En application de l’article 1231-7 du code civil, la condamnation indemnitaire emportera intérêts au taux légal à compter du prononcé du jugement.
IV) Sur les demandes accessoires :
Madame, [I], [R] sollicite l’attribution d’une somme de 4.500 euros par application de l’article 700 du code de procédure civile. La Caisse Primaire d’assurance maladie du PUY DE DOME demande également la somme de 1.500 euros.
Il ne paraît pas inéquitable de condamner le docteur, [W] à verser à Madame, [I], [R] la somme de 4.500 euros et à la Caisse Primaire d’assurance maladie de PUY DE DOME la somme de 1.500 euros.
Le docteur, [W] conservera la charge des dépens, en ce compris l’ensemble des frais de commissaire de justice, et des honoraires de l’expert et de son sapiteur ; et aux dépens de la Caisse Primaire d’assurance Maladie de PUY DE DOME, dont distraction au profit de Maître Pierre Louis MAUREL.

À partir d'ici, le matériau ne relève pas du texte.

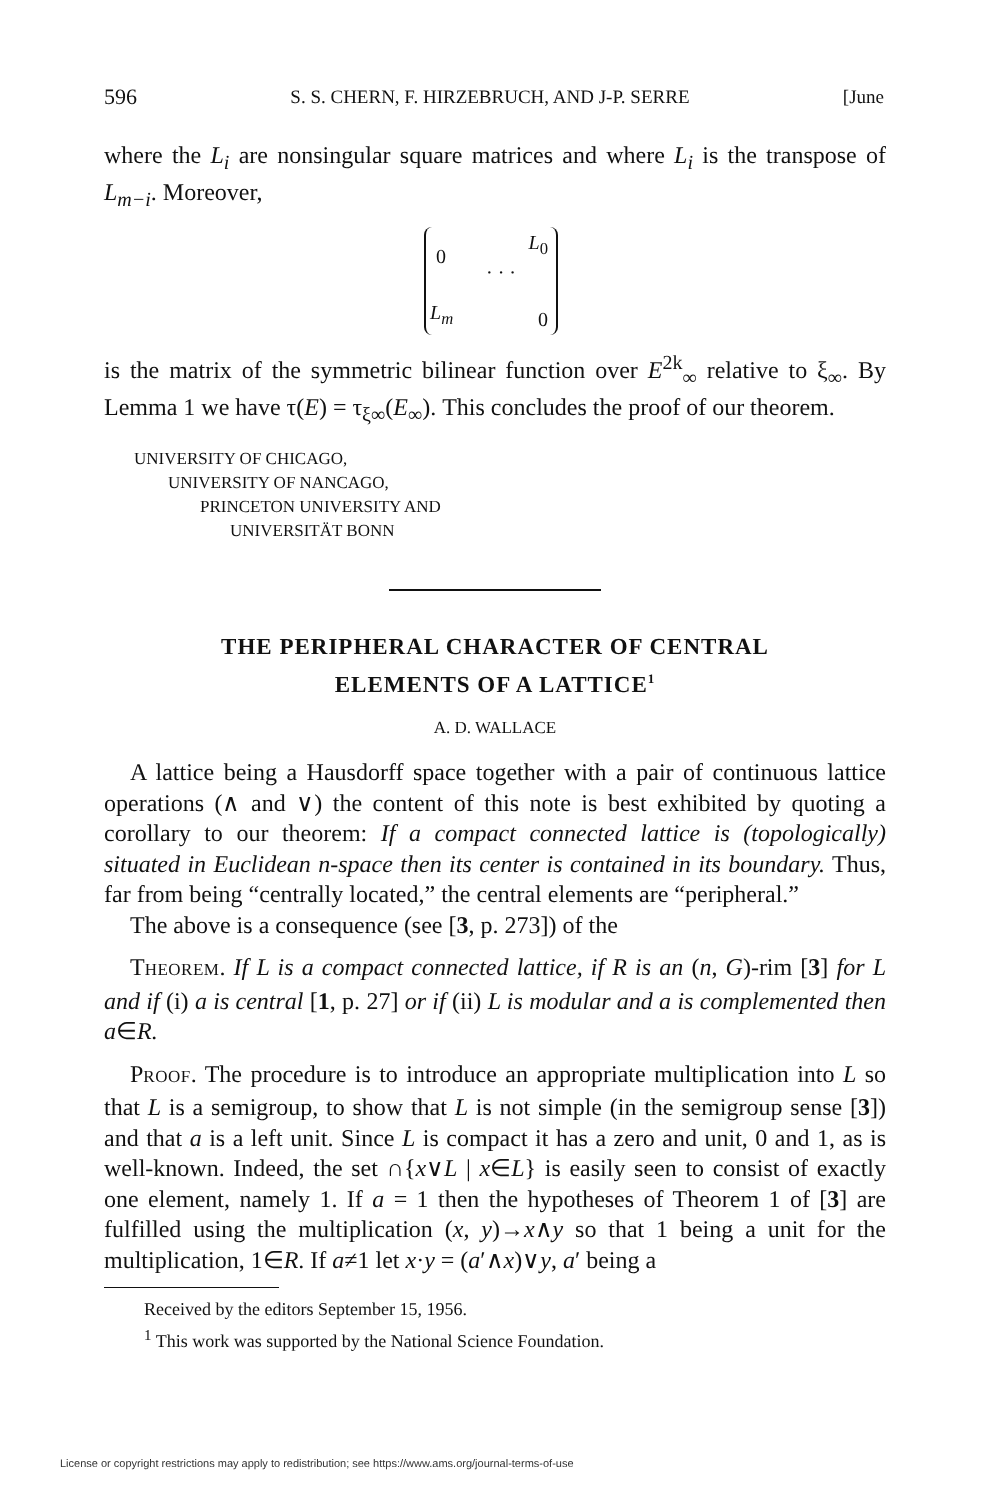596 S. S. CHERN, F. HIRZEBRUCH, AND J-P. SERRE [June
where the L<sub>i</sub> are nonsingular square matrices and where L<sub>i</sub> is the transpose of L<sub>m−i</sub>. Moreover,
0
L<sub>0</sub>
· · ·
L<sub>m</sub> 0
is the matrix of the symmetric bilinear function over E<sup>2k</sup><sub>∞</sub> relative to ξ<sub>∞</sub>. By Lemma 1 we have τ(E) = τ<sub>ξ∞</sub>(E<sub>∞</sub>). This concludes the proof of our theorem.
UNIVERSITY OF CHICAGO,
UNIVERSITY OF NANCAGO,
PRINCETON UNIVERSITY AND
UNIVERSITÄT BONN
THE PERIPHERAL CHARACTER OF CENTRAL
ELEMENTS OF A LATTICE<sup>1</sup>
A. D. WALLACE
A lattice being a Hausdorff space together with a pair of continuous lattice operations (∧ and ∨) the content of this note is best exhibited by quoting a corollary to our theorem: If a compact connected lattice is (topologically) situated in Euclidean n-space then its center is contained in its boundary. Thus, far from being “centrally located,” the central elements are “peripheral.”
The above is a consequence (see [3, p. 273]) of the
THEOREM. If L is a compact connected lattice, if R is an (n, G)-rim [3] for L and if (i) a is central [1, p. 27] or if (ii) L is modular and a is complemented then a∈R.
PROOF. The procedure is to introduce an appropriate multiplication into L so that L is a semigroup, to show that L is not simple (in the semigroup sense [3]) and that a is a left unit. Since L is compact it has a zero and unit, 0 and 1, as is well-known. Indeed, the set ∩{x∨L | x∈L} is easily seen to consist of exactly one element, namely 1. If a = 1 then the hypotheses of Theorem 1 of [3] are fulfilled using the multiplication (x, y)→x∧y so that 1 being a unit for the multiplication, 1∈R. If a≠1 let x·y = (a′∧x)∨y, a′ being a
Received by the editors September 15, 1956.
<sup>1</sup> This work was supported by the National Science Foundation.
License or copyright restrictions may apply to redistribution; see https://www.ams.org/journal-terms-of-use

Il sera rappelé que la demande au titre de l’exécution provisoire est de droit au visa de l’article 514 du code de procédure civile et que les circonstances du litige n’imposent pas de l’écarter.
PAR CES MOTIFS
Le Tribunal statuant publiquement par jugement réputé contradictoire et en premier ressort, par mise à disposition au greffe :
DECLARE le docteur, [W] entièrement responsable du préjudice subi par Madame, [I], [R], suite à l’intervention réalisée le 9 octobre 2017 ;
DEBOUTE Madame, [I], [R] de sa demande d’indemnisation du préjudice d’impréparation tiré d’un défaut d’information ;
LIQUIDE l’entier préjudice de Madame, [I], [R] à la somme de 110.797,47 euros euros se décomposant comme suit :
— Dépenses de santé actuelles : réserve
— Perte de gains professionnels actuels : Reservé
— Frais divers : 15.496,19 euros
— Dépenses de santé futures : 18.551,76 euros
— Incidence professionnelle : 20 000 euros
— Déficit fonctionnel temporaire : 8.969,52 euros
— Souffrances endurées : 20.000 euros
— Préjudice esthétique temporaire : 3.000 euros
— Déficit fonctionnel permanent : 16.280 euros
— Préjudice esthétique permanent : 500 euros
— Préjudice d’agrément : 8.000 euros
CONDAMNE le docteur, [W] à payer à Madame, [I], [R] la somme de 110.797,47 euros, en réparation du préjudice subi ;
CONDAMNE le docteur, [W] à payer à Madame, [I], [R], en sa qualité de représentant légale de son fils mineur, [Y], [G] né le 25 septembre 2014 à Bastia, la somme de 3.000 euros au titre du préjudice moral de l’enfant mineur, [Y], [G] ;
FIXE la créance de la Caisse primaire d’assurance maladie du PUY de DOME à la somme de 6.349,05 euros ; et DIT que le docteur, [W] conservera la charge de cette somme ; en plus du versement de l’indemnité forfaitaire prévue par l’article 10 de l’ordonnance n°96-51 du 24 janvier 1996 à hauteur de 1.191 euros ;
DIT que les sommes allouées ci-dessus porteront intérêts au taux légal à compter du jour du jugement ;
CONDAMNE le docteur, [W] à payer à Madame, [I], [R] la somme de 4 500 euros en application des dispositions de l’article 700 du code de procédure civile ;
CONDAMNE le docteur, [W] à payer à la Caisse Primaire d’assurance maladie du PUY de DOME la somme de 1.500 euros en application des dispositions de l’article 700 du code de procédure civile ;
CONDAMNE le docteur, [W] à la charge des entiers dépens, en ce compris les frais de commissaire de justice, les frais d’expertise et les frais supportés par la Caisse Primaire d’assurance maladie du PUY de DOME pour les services de Me, [O], [XE], [NW] ;
DEBOUTE les parties de toute demande plus ample ou contraire ;
DÉCLARE le présent jugement commun et opposable à la Caisse Primaire d’assurance maladie du PUY de DOME et à la Mutuelle de la Corse ;
RAPPELLE que l’exécution provisoire est de droit et DIT n’y avoir lieu à l’écarter.